- _Supplied data_:
══════════

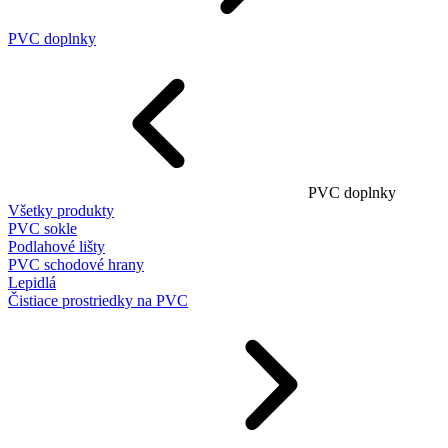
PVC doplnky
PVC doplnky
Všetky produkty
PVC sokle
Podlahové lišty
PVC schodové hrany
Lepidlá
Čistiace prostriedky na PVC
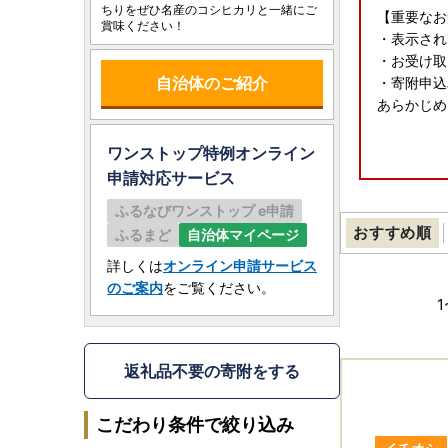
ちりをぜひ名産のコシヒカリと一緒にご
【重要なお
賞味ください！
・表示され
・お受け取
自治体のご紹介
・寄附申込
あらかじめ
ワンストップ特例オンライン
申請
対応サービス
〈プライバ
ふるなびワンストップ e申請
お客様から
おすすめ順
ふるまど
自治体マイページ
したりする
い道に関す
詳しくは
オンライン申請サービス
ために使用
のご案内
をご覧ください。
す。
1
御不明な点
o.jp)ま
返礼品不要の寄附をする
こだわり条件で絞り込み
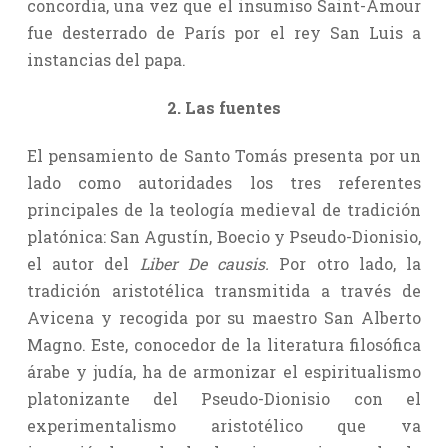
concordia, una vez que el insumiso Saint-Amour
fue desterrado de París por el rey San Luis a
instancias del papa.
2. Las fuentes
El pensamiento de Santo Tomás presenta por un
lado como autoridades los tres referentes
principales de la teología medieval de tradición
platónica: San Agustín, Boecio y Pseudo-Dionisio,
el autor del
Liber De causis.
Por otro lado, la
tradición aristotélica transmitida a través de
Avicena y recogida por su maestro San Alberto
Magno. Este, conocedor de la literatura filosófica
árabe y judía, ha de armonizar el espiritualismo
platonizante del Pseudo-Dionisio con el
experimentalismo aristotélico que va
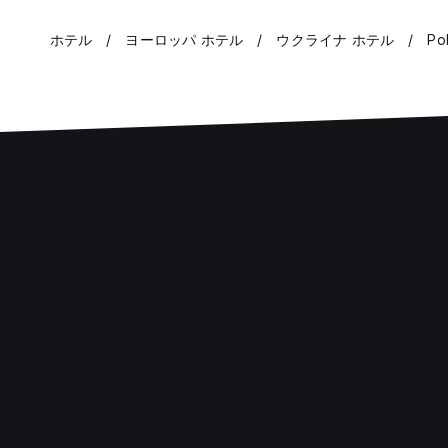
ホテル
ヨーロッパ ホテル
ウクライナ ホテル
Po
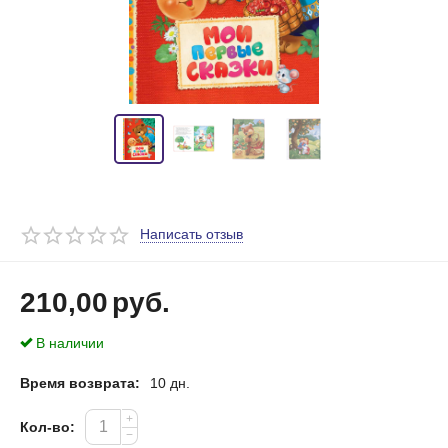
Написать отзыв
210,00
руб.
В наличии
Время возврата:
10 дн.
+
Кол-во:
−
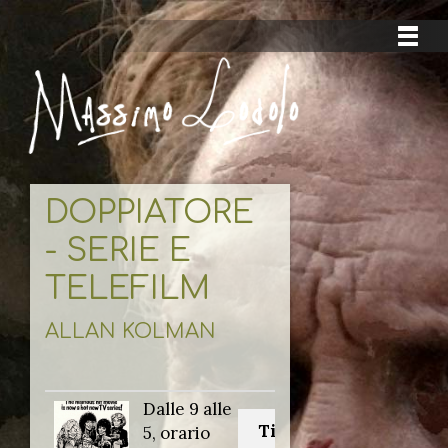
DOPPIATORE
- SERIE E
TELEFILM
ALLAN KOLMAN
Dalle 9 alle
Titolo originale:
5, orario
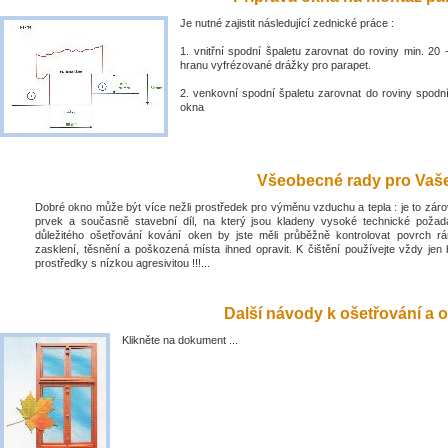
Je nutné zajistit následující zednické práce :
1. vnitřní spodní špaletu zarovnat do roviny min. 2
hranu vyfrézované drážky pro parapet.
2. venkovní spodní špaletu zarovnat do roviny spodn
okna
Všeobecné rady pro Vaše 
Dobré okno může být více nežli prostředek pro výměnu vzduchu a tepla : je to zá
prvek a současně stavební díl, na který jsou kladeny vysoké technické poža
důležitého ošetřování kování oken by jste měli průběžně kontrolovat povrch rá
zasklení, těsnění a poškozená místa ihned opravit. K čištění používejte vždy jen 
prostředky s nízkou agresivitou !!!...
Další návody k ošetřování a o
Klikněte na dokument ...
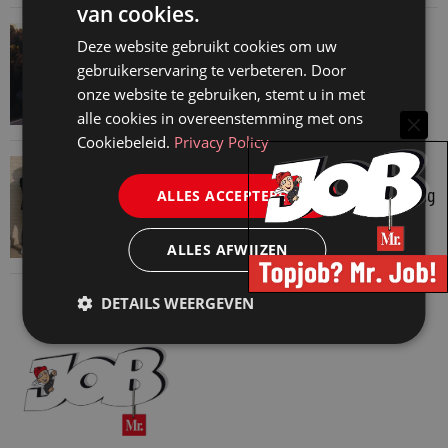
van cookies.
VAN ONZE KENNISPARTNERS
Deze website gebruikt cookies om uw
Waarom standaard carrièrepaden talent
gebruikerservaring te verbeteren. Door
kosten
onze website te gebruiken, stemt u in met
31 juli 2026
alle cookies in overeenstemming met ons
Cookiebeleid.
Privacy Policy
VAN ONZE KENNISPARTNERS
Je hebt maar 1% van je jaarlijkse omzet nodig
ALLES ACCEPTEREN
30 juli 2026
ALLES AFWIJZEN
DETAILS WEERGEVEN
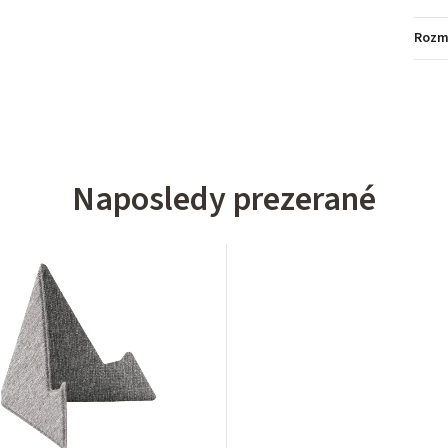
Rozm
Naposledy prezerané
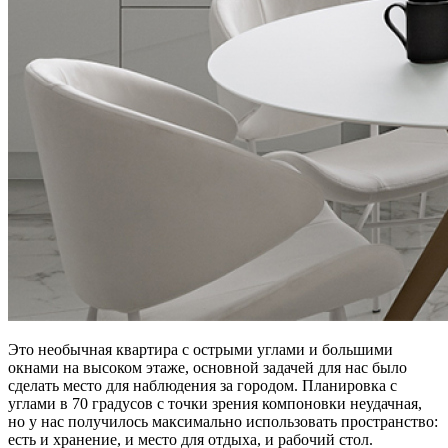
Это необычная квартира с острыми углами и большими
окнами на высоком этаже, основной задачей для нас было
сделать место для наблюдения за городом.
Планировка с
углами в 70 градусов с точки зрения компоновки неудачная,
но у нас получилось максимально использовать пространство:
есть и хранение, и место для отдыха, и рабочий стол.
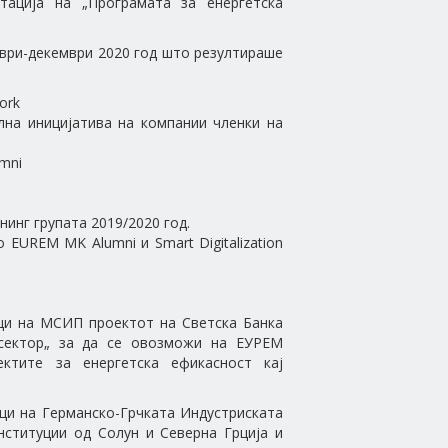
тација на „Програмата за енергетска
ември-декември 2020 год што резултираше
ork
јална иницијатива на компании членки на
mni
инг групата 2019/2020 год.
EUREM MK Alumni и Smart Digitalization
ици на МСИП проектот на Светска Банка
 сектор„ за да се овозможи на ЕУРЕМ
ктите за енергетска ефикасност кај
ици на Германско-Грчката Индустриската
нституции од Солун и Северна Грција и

══════════

Copy out the data exactly and keep the pictures out.

- _Result for this exercise_:
PVC doplnky
PVC doplnky
Všetky produkty
PVC sokle
Podlahové lišty
PVC schodové hrany
Lepidlá
Čistiace prostriedky na PVC
ちりをぜひ名産のコシヒカリと一緒にご
【重要なお
賞味ください！
・表示され
・お受け取
自治体のご紹介
・寄附申込
あらかじめ
ワンストップ特例オンライン
申請
対応サービス
〈プライバ
ふるなびワンストップ e申請
お客様から
おすすめ順
ふるまど
自治体マイページ
したりする
い道に関す
詳しくは
オンライン申請サービス
ために使用
のご案内
をご覧ください。
す。
1
御不明な点
o.jp)ま
返礼品不要の寄附をする
こだわり条件で絞り込み
concordia, una vez que el insumiso Saint-Amour
fue desterrado de París por el rey San Luis a
instancias del papa.
2. Las fuentes
El pensamiento de Santo Tomás presenta por un
lado como autoridades los tres referentes
principales de la teología medieval de tradición
platónica: San Agustín, Boecio y Pseudo-Dionisio,
el autor del
Liber De causis.
Por otro lado, la
tradición aristotélica transmitida a través de
Avicena y recogida por su maestro San Alberto
Magno. Este, conocedor de la literatura filosófica
árabe y judía, ha de armonizar el espiritualismo
platonizante del Pseudo-Dionisio con el
experimentalismo aristotélico que va
ホテル
ヨーロッパ ホテル
ウクライナ ホテル
Po
Написать отзыв
210,00
руб.
В наличии
Время возврата:
10 дн.
+
Кол-во:
−
DOPPIATORE
- SERIE E
TELEFILM
ALLAN KOLMAN
Dalle 9 alle
Titolo originale:
5, orario
Je nutné zajistit následující zednické práce :
1. vnitřní spodní špaletu zarovnat do roviny min. 2
hranu vyfrézované drážky pro parapet.
2. venkovní spodní špaletu zarovnat do roviny spodn
okna
Všeobecné rady pro Vaše 
Dobré okno může být více nežli prostředek pro výměnu vzduchu a tepla : je to zá
prvek a současně stavební díl, na který jsou kladeny vysoké technické poža
důležitého ošetřování kování oken by jste měli průběžně kontrolovat povrch rá
zasklení, těsnění a poškozená místa ihned opravit. K čištění používejte vždy jen 
prostředky s nízkou agresivitou !!!...
Další návody k ošetřování a o
Klikněte na dokument ...
van cookies.
VAN ONZE KENNISPARTNERS
Deze website gebruikt cookies om uw
Waarom standaard carrièrepaden talent
gebruikerservaring te verbeteren. Door
kosten
onze website te gebruiken, stemt u in met
31 juli 2026
alle cookies in overeenstemming met ons
Cookiebeleid.
Privacy Policy
VAN ONZE KENNISPARTNERS
Je hebt maar 1% van je jaarlijkse omzet nodig
ALLES ACCEPTEREN
30 juli 2026
ALLES AFWIJZEN
DETAILS WEERGEVEN
Rozm
Naposledy prezerané
Это необычная квартира с острыми углами и большими
окнами на высоком этаже, основной задачей для нас было
сделать место для наблюдения за городом.
Планировка с
углами в 70 градусов с точки зрения компоновки неудачная,
но у нас получилось максимально использовать пространство:
есть и хранение, и место для отдыха, и рабочий стол.
тација на „Програмата за енергетска
ември-декември 2020 год што резултираше
ork
јална иницијатива на компании членки на
mni
инг групата 2019/2020 год.
EUREM MK Alumni и Smart Digitalization
ици на МСИП проектот на Светска Банка
 сектор„ за да се овозможи на ЕУРЕМ
ктите за енергетска ефикасност кај
ици на Германско-Грчката Индустриската
нституции од Солун и Северна Грција и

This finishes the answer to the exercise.